> [What needs to be done]: Pull every line with "green" from the material.

Entries provided: Begin

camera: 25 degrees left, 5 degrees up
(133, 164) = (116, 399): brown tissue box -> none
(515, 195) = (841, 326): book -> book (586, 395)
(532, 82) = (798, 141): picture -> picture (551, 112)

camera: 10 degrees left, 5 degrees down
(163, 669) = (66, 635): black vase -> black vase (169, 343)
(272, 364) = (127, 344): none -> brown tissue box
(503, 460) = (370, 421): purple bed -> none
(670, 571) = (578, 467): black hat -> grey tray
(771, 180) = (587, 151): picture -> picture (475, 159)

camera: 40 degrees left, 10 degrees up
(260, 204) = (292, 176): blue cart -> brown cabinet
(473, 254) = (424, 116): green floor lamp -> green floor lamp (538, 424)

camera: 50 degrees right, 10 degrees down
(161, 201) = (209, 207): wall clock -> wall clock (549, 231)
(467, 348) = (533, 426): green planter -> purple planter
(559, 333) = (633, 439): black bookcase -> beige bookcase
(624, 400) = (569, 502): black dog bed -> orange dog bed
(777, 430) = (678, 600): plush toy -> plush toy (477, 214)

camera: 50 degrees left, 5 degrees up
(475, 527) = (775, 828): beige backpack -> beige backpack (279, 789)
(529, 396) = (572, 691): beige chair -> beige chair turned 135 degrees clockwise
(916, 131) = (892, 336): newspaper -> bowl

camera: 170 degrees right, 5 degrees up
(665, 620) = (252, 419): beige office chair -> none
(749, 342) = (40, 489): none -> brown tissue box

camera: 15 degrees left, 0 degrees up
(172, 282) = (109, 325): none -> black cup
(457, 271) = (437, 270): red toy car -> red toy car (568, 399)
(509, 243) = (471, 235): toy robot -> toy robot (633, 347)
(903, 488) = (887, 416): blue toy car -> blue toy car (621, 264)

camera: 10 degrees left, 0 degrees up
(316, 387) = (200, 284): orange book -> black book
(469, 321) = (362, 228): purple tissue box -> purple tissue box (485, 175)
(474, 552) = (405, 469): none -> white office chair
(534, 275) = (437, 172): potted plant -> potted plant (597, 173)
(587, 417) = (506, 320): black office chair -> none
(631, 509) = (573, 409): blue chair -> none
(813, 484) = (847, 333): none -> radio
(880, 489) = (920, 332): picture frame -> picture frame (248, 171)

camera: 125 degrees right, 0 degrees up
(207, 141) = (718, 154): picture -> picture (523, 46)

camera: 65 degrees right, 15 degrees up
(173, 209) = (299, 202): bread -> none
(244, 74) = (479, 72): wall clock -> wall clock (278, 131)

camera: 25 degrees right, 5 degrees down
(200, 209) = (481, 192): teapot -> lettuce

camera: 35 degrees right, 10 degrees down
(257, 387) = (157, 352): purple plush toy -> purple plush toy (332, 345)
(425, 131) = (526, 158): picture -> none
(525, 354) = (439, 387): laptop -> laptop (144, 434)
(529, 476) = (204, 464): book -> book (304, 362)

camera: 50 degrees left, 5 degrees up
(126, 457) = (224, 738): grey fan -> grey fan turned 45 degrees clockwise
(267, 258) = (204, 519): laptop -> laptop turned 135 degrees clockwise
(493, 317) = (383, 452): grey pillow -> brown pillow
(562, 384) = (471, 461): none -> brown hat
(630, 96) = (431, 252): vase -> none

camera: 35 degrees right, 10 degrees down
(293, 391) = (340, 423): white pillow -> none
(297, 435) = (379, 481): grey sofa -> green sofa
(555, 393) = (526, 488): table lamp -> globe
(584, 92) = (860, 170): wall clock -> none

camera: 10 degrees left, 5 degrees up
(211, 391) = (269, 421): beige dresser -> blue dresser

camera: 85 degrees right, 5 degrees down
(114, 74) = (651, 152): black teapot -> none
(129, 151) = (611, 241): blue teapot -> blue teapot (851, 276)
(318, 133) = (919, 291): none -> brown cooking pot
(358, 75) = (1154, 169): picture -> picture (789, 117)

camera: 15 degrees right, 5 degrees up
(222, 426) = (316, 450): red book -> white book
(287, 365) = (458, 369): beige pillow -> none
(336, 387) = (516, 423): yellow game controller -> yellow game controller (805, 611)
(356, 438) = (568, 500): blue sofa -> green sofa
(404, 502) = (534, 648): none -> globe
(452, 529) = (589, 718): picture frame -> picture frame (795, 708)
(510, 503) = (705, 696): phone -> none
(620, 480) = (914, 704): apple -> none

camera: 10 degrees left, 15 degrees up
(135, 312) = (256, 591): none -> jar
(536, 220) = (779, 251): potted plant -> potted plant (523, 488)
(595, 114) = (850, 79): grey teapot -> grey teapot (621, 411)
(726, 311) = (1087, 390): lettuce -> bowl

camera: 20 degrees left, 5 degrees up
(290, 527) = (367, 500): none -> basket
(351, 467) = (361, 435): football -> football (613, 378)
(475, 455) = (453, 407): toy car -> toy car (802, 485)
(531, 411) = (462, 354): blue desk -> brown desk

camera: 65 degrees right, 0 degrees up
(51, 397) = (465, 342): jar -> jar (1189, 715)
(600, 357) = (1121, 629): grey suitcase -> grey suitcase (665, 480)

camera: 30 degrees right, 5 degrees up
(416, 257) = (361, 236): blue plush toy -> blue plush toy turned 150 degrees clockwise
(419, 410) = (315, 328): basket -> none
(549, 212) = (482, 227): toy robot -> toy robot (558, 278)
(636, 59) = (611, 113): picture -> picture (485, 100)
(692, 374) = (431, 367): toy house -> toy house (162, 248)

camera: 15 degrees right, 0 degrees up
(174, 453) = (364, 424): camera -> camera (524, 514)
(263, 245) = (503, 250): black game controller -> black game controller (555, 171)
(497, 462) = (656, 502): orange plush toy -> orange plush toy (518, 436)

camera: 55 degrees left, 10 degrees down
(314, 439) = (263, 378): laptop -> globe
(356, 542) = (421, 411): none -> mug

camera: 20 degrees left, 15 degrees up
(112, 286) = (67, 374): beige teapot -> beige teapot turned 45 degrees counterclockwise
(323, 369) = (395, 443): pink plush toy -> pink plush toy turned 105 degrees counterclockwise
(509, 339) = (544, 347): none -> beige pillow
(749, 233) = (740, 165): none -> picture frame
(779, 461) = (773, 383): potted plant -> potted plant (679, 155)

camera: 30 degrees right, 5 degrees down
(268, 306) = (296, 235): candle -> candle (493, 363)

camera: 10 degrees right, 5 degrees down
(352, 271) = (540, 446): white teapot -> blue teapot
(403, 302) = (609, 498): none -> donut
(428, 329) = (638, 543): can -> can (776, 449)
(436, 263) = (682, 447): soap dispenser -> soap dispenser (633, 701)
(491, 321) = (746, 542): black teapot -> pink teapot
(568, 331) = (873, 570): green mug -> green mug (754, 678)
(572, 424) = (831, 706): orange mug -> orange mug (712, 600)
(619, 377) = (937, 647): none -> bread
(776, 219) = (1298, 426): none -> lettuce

Entries provided: End

> [Answer for the task]:
(473, 254) = (424, 116): green floor lamp -> green floor lamp (538, 424)
(467, 348) = (533, 426): green planter -> purple planter
(297, 435) = (379, 481): grey sofa -> green sofa
(356, 438) = (568, 500): blue sofa -> green sofa
(568, 331) = (873, 570): green mug -> green mug (754, 678)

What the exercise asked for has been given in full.